A federal judge has ordered the Trump administration to bring three immigrant families back to the United States, finding that immigration officials relied on “lies, deception, and coercion” to remove them from the country.
In an eight-page ruling, Dana M. Sabraw said the families were wrongfully deported last summer despite protections they were entitled to under a 2023 settlement. The families had previously been separated at the southern border under the first Trump administration’s “Zero Tolerance” policy and were granted temporary legal status along with a pathway to reunification.
“The manner in which each of these removals was affected, in addition to being unlawful, involved lies, deception, and coercion,” Sabraw wrote, concluding that the government’s actions rendered the settlement’s safeguards “illusory.”
Government attorneys had argued the court lacked jurisdiction to order the families’ return, while also maintaining that some of the families — including one with valid parole — left the U.S. voluntarily. Sabraw rejected those claims.

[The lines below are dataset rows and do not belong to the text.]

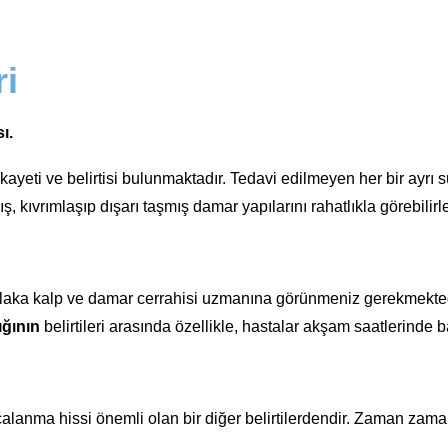
ri
ı.
yeti ve belirtisi bulunmaktadır. Tedavi edilmeyen her bir ayrı sü
 kıvrımlaşıp dışarı taşmış damar yapılarını rahatlıkla görebilirle
laka kalp ve damar cerrahisi uzmanına görünmeniz gerekmektedir
ığının
belirtileri arasında özellikle, hastalar akşam saatlerinde 
anma hissi önemli olan bir diğer belirtilerdendir. Zaman zaman b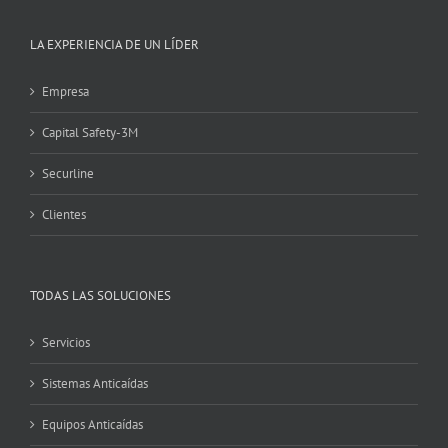
LA EXPERIENCIA DE UN LÍDER
Empresa
Capital Safety-3M
Securline
Clientes
TODAS LAS SOLUCIONES
Servicios
Sistemas Anticaídas
Equipos Anticaídas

The ruling details the experience of one mother separated from her 5-year-old daughter in 2018. During a routine check-in last year, immigration officers allegedly told her that her legal status “did not matter” and instructed her to bring her children and their passports. She was warned that if she did not “self-deport,” her children could be placed in foster care or put up for adoption, according to the court.
The family — which included a 6-year-old U.S. citizen — was detained in a motel for three days before being flown to Honduras, the judge said.